Poster Presentation: Yuqing Deng

ABSTRACT

Alveolar collapse and emphysema-associated agents accelerate neutrophil migration in mouse precision-cut lung slices

Yuqing Deng1, Byungjun Kang2, Linzheng Shi2, Kathryn Regan2, Adam Kobayter2, Gabrielle N. Grifno2, Kenneth R. Lutchen2, William Boley1, Elizabeth Bartolák-Suki2, Béla Suki2, and Hadi T. Nia2

Departments of 1Mechanical Engineering; 2Biomedical Engineering, Boston University

Introduction: Precision-cut lung slices (PCLS) preserve the native extracellular structure and cellular diversity, enabling observation of cellular responses to various disease-modifying conditions. Emphysema, a key component of chronic obstructive pulmonary disease and primarily induced by cigarette smoke, involves neutrophil recruitment and collagenase release compromising alveolar wall mechanics. Mechanical forces on the weakened tissue lead to rupture and airspace enlargement which promotes regional collapse around enlarged and stretched alveoli. These structural changes may in turn regulate how neutrophils migrate within the lung’s microenvironment, yet this relationship has not been studied. We developed a mouse PCLS model in which mechanically collapsed and stretched regions were created within the same PCLS and studied neutrophil migration in the presence or absence of collagenase and cigarette smoke extract (CSE).

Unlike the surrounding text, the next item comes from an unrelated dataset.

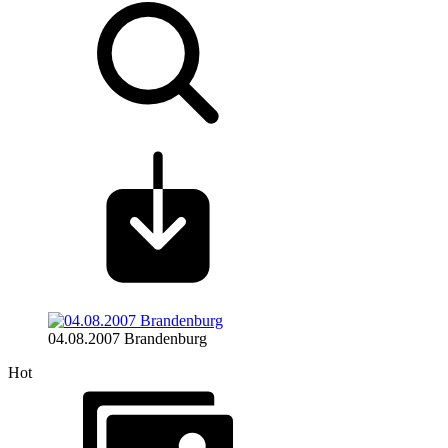
04.08.2007 Brandenburg
Hot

Methods: Mice received lipopolysaccharide (i.p.) 6 h before euthanasia to recruit neutrophils to the lung, and fluorescent anti–Ly6G antibody was administered retro-orbitally 3.5 h before euthanasia to label neutrophils. The lung was inflated at 37 °C with 2 mL warm gelatin, then sectioned into 250 μm PCLS. PCLS were placed in a 12-well plate with custom 3D-printed needles that secured the PCLS to the bottom of the plate. The medium was supplemented with: (i) collagenase (0.5mg/ml), (ii) CSE (0.01 cig/ml), (iii) ROCK inhibitor Y-27632 (10uM), or (iv) TRPV4 inhibitor GSK219 (4.6uM). Incubation at 37°C melted the gelatin within the PCLS, creating spatially collapsed and stretched (non-collapsed needle-supported) regions within the same PCLS, which were then used for live imaging of neutrophil migration.

Results and conclusions: Collagenase and cigarette smoke extract (CSE) increased neutrophil migration speed in both collapsed and stretched regions. In control PCLS, neutrophils migrated faster in collapsed regions, and the difference between speeds on collapsed and stretched tissue was nearly eliminated by ROCK or TRPV4 inhibition. These results suggest that local mechanics and emphysema-associated agents jointly regulate neutrophil motility and have implications for emphysema progression through neutrophil migration and activation.